JAMES CAMERON IS THINKING OF SHOOTING HIS AVATAR SEQUELS IN 60FPS, SHARPER THAN THE HUMAN EYE CAN SEE.Peter Jackson, Kiwi auteur, tea-drinker, King Kong nut and Mario Kart wizard (unsubstantiated), caused something of a major brouhaha when he decided Middle-earth, being a fanciful kind of place, would greatly benefit from being seen not at 24 but 48fps. Camera technology having reached a level to facilitate his desires, he filmed his Hobbit trilogy at the faster rate — and in 3D — while the world awaited the results, intrigued as to what they might witness.

The argument Jackson gives is that vastly reduced motion blur greatly enhance the action, much improving clarity of image (especially in problematically cloudy 3D) and providing lots of luscious detail. And it was not about throwing out the old. "The big thing to realise is that it's not an attempt to change the film industry," he says. "It's another choice. The projectors that can run at 48 frames can run at 24 frames — it doesn't have to be one thing or another.

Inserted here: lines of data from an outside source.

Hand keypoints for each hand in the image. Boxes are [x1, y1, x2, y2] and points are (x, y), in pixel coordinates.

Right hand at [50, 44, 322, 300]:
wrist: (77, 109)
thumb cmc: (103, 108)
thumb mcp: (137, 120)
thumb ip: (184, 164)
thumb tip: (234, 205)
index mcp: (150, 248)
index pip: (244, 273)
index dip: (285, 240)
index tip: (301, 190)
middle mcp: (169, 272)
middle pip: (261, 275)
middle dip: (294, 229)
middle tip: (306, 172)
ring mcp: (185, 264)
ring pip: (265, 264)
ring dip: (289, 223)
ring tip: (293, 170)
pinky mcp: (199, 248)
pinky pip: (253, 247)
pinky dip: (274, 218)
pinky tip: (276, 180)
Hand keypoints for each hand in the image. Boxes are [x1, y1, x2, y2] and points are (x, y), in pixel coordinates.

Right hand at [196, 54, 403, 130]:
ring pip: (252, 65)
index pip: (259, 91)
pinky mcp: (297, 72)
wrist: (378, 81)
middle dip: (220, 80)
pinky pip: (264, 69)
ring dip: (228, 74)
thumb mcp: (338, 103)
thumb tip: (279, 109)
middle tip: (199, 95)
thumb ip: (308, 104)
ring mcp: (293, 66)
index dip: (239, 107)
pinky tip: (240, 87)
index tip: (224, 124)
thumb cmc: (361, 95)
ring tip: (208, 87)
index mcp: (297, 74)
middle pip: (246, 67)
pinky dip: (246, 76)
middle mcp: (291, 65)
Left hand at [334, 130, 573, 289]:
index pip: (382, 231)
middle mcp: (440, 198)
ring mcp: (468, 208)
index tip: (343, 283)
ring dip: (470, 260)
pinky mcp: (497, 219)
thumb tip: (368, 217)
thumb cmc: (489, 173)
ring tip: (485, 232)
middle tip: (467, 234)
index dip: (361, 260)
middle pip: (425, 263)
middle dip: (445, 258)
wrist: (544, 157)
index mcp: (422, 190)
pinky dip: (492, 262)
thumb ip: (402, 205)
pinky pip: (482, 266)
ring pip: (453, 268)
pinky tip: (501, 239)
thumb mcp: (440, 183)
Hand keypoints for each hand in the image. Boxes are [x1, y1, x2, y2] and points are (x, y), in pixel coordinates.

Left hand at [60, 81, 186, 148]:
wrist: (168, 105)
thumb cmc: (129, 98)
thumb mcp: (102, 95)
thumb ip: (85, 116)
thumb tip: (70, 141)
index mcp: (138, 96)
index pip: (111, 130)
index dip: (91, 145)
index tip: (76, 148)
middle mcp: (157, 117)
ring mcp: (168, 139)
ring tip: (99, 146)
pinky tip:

You can shoot a movie at 24 frames and have sequences at 48 frames within the body of the film." Films, he insisted, would still be made the same way. It was just another creative choice.

Furthermore, this was not the first time a filmmaker has accelerated the frame rate for effect. At cinema's birth, pioneers experimented with 40fps and as low as 16fps, although this was as much to do with hand cranking the cameras as clarity of image. Both Oklahoma! (1955) and Around The World In Eighty Days (1956), big brash 70mm numbers, were shot and projected at 30 fps. More recently, there has been some IMAX and theme park work in 48fps.

Peter Jackson and James Cameron at Comic Con

Frame rate pioneers: James Cameron and Peter Jackson attend 'The Visionarie' panel at Comic-Con 2009.

Reactions to An Unexpected Journey in 48fps were mixed. Critics and exhibitors, shown early footage at CinemaCon in 2012, were unnerved by the clarity — it had the sharpness of live sports coverage, or as one wiseacre commented, a Mexican soap opera. Did audiences really need to detect the seam down the back of Gandalf's hat? For some it was not like looking into Middle-earth, but into the set itself. The film was losing some of its mystery and warmth. This was just too much truth.

REACTIONS TO AN UNEXPECTED JOURNEY IN 48FPS WERE MIXED. CRITICS AND EXHIBITORS WERE UNNERVED BY THE CLARITY.That said, there were advocates, who thrilled to the remarkable level of detail, the sense of reality it gave the fantasy world. It was as if you were gazing through a window. You could pick up on things — the embroidery on Bilbo's shirt, the filigree carving on Sting, a troll's rotten canines — impossible to see in 24fps. It could have been that combined with 3D here was simply too much visual information for us to take in one go (the film didn't go easy on action). Indeed, while never released this way, insiders claimed watching the film in 48fps without 3D was quite an experience. Still, with audiences unconvinced, the 48fps was toned down for the release of The Desolation Of Smaug, and will be again for the forthcoming The Battle Of The Five Armies.

Perhaps, Jackson is a man ahead of his time. Undoubtedly, 48fps will find its place, with filmmakers making cunning, artistic use of such dizzying lucidity — on a more science-fiction footing it may thrive. Kubrick, with his mathematician's eye, surely would have been delighted to discover what it could offer. James Cameron has already dismissed it as yesterday's news, he's thinking of shooting his Avatar sequels in 60fps, sharper than the human eye can see. In other words, he wants to go way beyond truth.